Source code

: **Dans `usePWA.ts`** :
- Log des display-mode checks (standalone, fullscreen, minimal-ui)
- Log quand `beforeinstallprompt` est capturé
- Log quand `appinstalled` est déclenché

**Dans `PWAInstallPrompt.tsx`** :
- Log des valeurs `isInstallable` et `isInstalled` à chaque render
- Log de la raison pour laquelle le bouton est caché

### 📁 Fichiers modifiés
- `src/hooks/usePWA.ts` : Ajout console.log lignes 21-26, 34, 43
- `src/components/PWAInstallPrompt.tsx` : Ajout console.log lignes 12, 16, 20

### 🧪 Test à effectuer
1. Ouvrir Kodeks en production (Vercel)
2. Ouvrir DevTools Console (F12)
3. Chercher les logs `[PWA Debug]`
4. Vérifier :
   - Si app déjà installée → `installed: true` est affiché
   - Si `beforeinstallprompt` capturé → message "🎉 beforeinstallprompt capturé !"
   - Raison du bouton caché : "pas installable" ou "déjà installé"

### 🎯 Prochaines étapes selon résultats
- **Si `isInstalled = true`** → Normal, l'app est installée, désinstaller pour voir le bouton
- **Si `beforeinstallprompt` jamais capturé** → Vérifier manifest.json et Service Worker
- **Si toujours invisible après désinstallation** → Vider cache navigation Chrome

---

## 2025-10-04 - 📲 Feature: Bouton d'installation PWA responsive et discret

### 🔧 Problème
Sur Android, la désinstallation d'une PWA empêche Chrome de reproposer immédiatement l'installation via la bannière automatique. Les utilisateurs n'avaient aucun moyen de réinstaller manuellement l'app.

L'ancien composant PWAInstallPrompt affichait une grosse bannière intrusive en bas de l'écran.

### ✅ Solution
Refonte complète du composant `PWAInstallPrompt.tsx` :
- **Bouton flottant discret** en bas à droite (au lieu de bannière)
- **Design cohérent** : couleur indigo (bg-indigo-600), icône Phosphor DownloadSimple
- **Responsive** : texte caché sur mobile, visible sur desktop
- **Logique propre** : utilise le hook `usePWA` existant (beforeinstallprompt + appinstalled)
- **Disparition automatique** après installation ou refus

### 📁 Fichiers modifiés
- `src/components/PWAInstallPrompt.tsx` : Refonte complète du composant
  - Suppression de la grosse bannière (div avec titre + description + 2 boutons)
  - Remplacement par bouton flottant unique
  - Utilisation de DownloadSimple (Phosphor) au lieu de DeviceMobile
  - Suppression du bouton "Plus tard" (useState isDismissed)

§ **TASK TO COMPLETE**
Reproduce the part of the listing above that opens with the line containing "## 2025-10-04 - 📲" and closes with the line containing "L'ancien composant PWAInstallPrompt", changing "intrusive" to "envahissante" and leaving everything else unchanged.

§ **RESULT OF THE EXERCISE**
## 2025-10-04 - 📲 Feature: Bouton d'installation PWA responsive et discret

### 🔧 Problème
Sur Android, la désinstallation d'une PWA empêche Chrome de reproposer immédiatement l'installation via la bannière automatique. Les utilisateurs n'avaient aucun moyen de réinstaller manuellement l'app.

L'ancien composant PWAInstallPrompt affichait une grosse bannière envahissante en bas de l'écran.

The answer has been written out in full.